[[ Provided data, beginning ]]
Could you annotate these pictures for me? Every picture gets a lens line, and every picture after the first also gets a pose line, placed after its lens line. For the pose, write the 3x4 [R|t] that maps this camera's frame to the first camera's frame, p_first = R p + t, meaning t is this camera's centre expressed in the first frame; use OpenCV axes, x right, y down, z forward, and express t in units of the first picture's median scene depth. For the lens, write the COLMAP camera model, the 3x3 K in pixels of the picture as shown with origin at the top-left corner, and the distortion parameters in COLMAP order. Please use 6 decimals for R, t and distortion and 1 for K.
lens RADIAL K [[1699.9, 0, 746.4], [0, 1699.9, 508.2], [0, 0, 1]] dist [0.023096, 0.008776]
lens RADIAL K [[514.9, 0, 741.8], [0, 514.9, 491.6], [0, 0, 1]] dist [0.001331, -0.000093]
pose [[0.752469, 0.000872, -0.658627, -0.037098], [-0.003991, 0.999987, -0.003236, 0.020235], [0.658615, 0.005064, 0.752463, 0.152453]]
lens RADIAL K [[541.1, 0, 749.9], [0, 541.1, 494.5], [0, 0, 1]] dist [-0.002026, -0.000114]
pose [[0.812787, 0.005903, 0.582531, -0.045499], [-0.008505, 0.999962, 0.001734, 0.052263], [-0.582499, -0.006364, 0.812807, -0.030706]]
[[ Provided data, end ]]
> **Requirement**
Reproduce the records with "annotate" switched to "label", leaving everything else as it stands.

> **Written reply**
Could you label these pictures for me? Every picture gets a lens line, and every picture after the first also gets a pose line, placed after its lens line. For the pose, write the 3x4 [R|t] that maps this camera's frame to the first camera's frame, p_first = R p + t, meaning t is this camera's centre expressed in the first frame; use OpenCV axes, x right, y down, z forward, and express t in units of the first picture's median scene depth. For the lens, write the COLMAP camera model, the 3x3 K in pixels of the picture as shown with origin at the top-left corner, and the distortion parameters in COLMAP order. Please use 6 decimals for R, t and distortion and 1 for K.
lens RADIAL K [[1699.9, 0, 746.4], [0, 1699.9, 508.2], [0, 0, 1]] dist [0.023096, 0.008776]
lens RADIAL K [[514.9, 0, 741.8], [0, 514.9, 491.6], [0, 0, 1]] dist [0.001331, -0.000093]
pose [[0.752469, 0.000872, -0.658627, -0.037098], [-0.003991, 0.999987, -0.003236, 0.020235], [0.658615, 0.005064, 0.752463, 0.152453]]
lens RADIAL K [[541.1, 0, 749.9], [0, 541.1, 494.5], [0, 0, 1]] dist [-0.002026, -0.000114]
pose [[0.812787, 0.005903, 0.582531, -0.045499], [-0.008505, 0.999962, 0.001734, 0.052263], [-0.582499, -0.006364, 0.812807, -0.030706]]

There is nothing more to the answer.